Laws for the Little Guys


By Thomas E. Gift, MD. Dec 1, 2021

In a recent Research Letter in the Journal of the American Medical Association (“Knowledge of State Gun Laws Among US Adults in Gun-Owning Households”) Ali Rowhani-Rahbar MD et al present data regarding knowledge of state firearms laws. Specifically, they assess the knowledge possessed by adults living in “gun-owning households” as to these state laws.

They approach this from the perspective that many such laws are designed to prevent injuries, and that following them would be useful for this reason. Using a self-selecting sample of subjects collected via the Internet, they find that a significant number of individuals living in a gun-owning household are not aware of laws in place, for example, to limit child access.
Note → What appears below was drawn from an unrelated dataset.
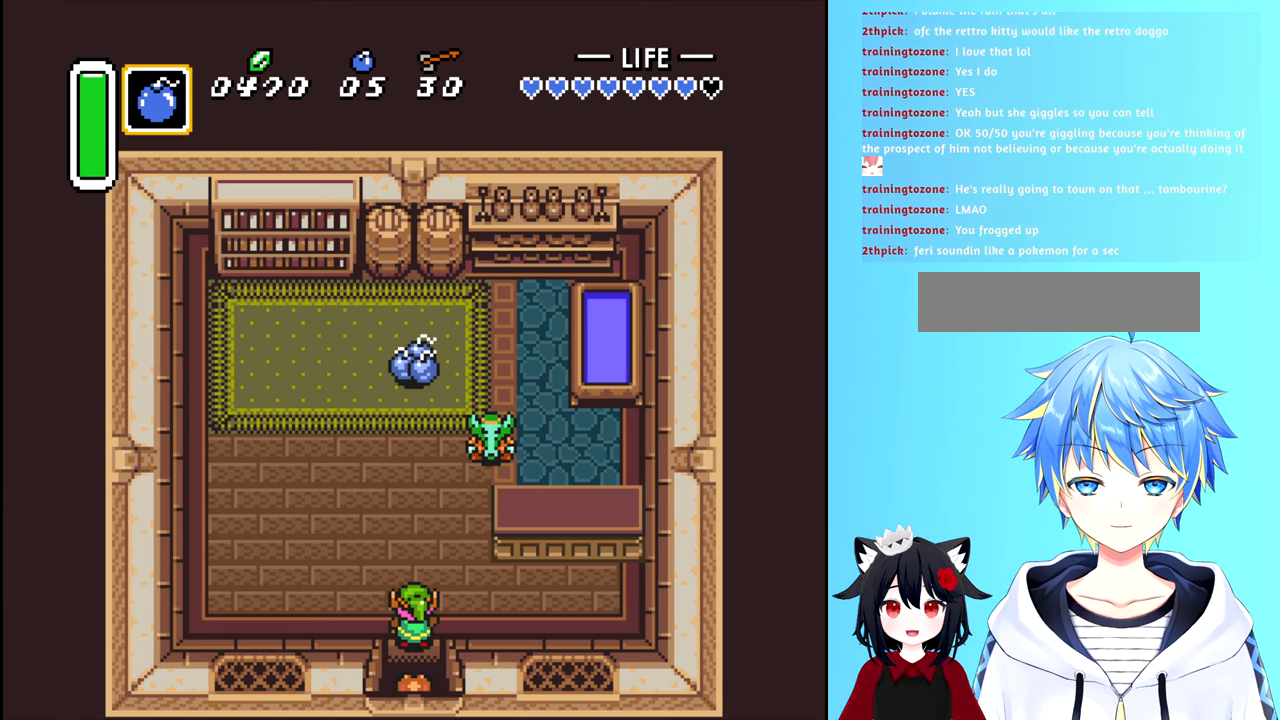
{"buttons": ["DPAD_UP"], "events": [[366, "DPAD_UP", "down"]]}
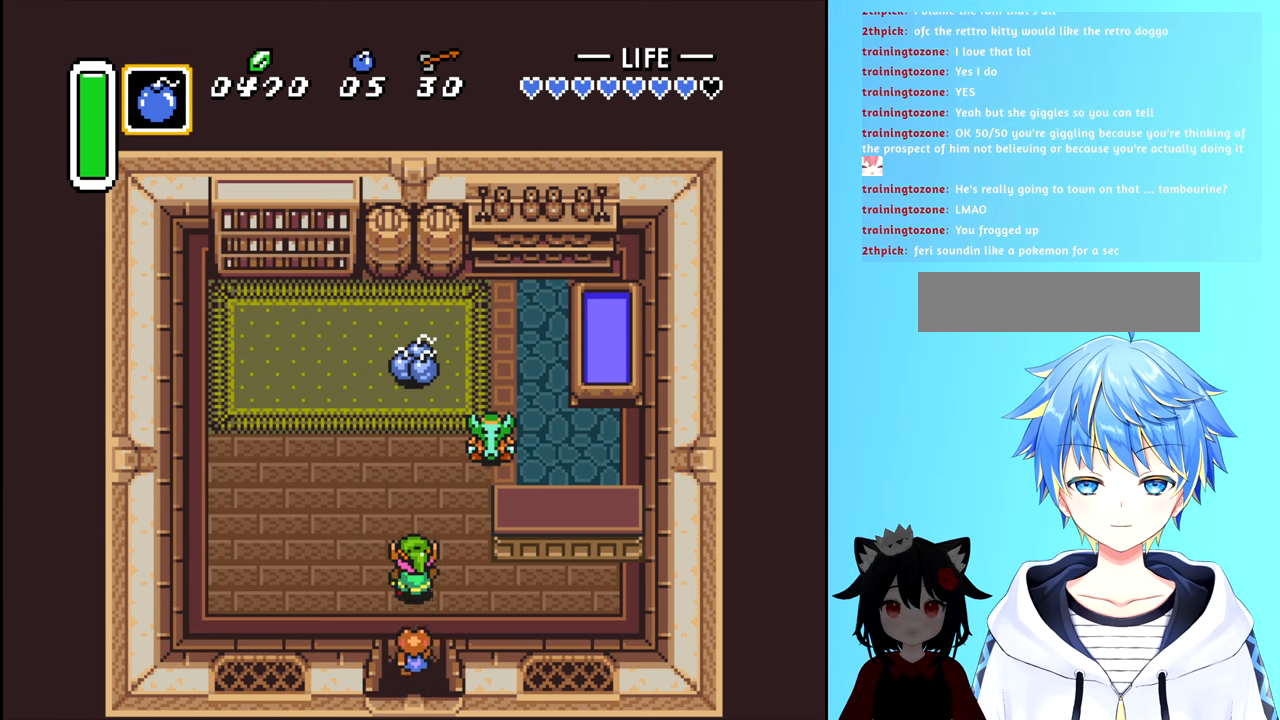
{"buttons": ["DPAD_RIGHT"], "events": [[433, "DPAD_RIGHT", "down"], [450, "DPAD_UP", "up"]]}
While there is no doubt considerable truth to the assertion that safety would be enhanced if individuals more carefully limited children’s access to firearms, there’s more to the story.

It’s often said that the law is a blunt instrument, and this certainly is the case regarding children’s access to firearms. Laws of this sort vary by state and locality, and one household can be very different than another. Some, for example are never visited by children, and in other instances the “child” in the family may be 17 years old, working to support the family and an accomplished hunter—does protecting this “child” by limiting access to firearms make sense?

The authors deserve credit for avoiding the politics so frequent these days in medical publications addressing Second Amendment issues. .....

We see from yesterday's Oxford MI School murders just how important firearm security in the home is, (along with gun safety training for juveniles). In this case a 15 year old sophomore managed to gain access to a parent's recently purchased 9mm semi-auto in order to commit deadly harm, which arguably could have been avoided. How much is parental culpability to be measured in such a case?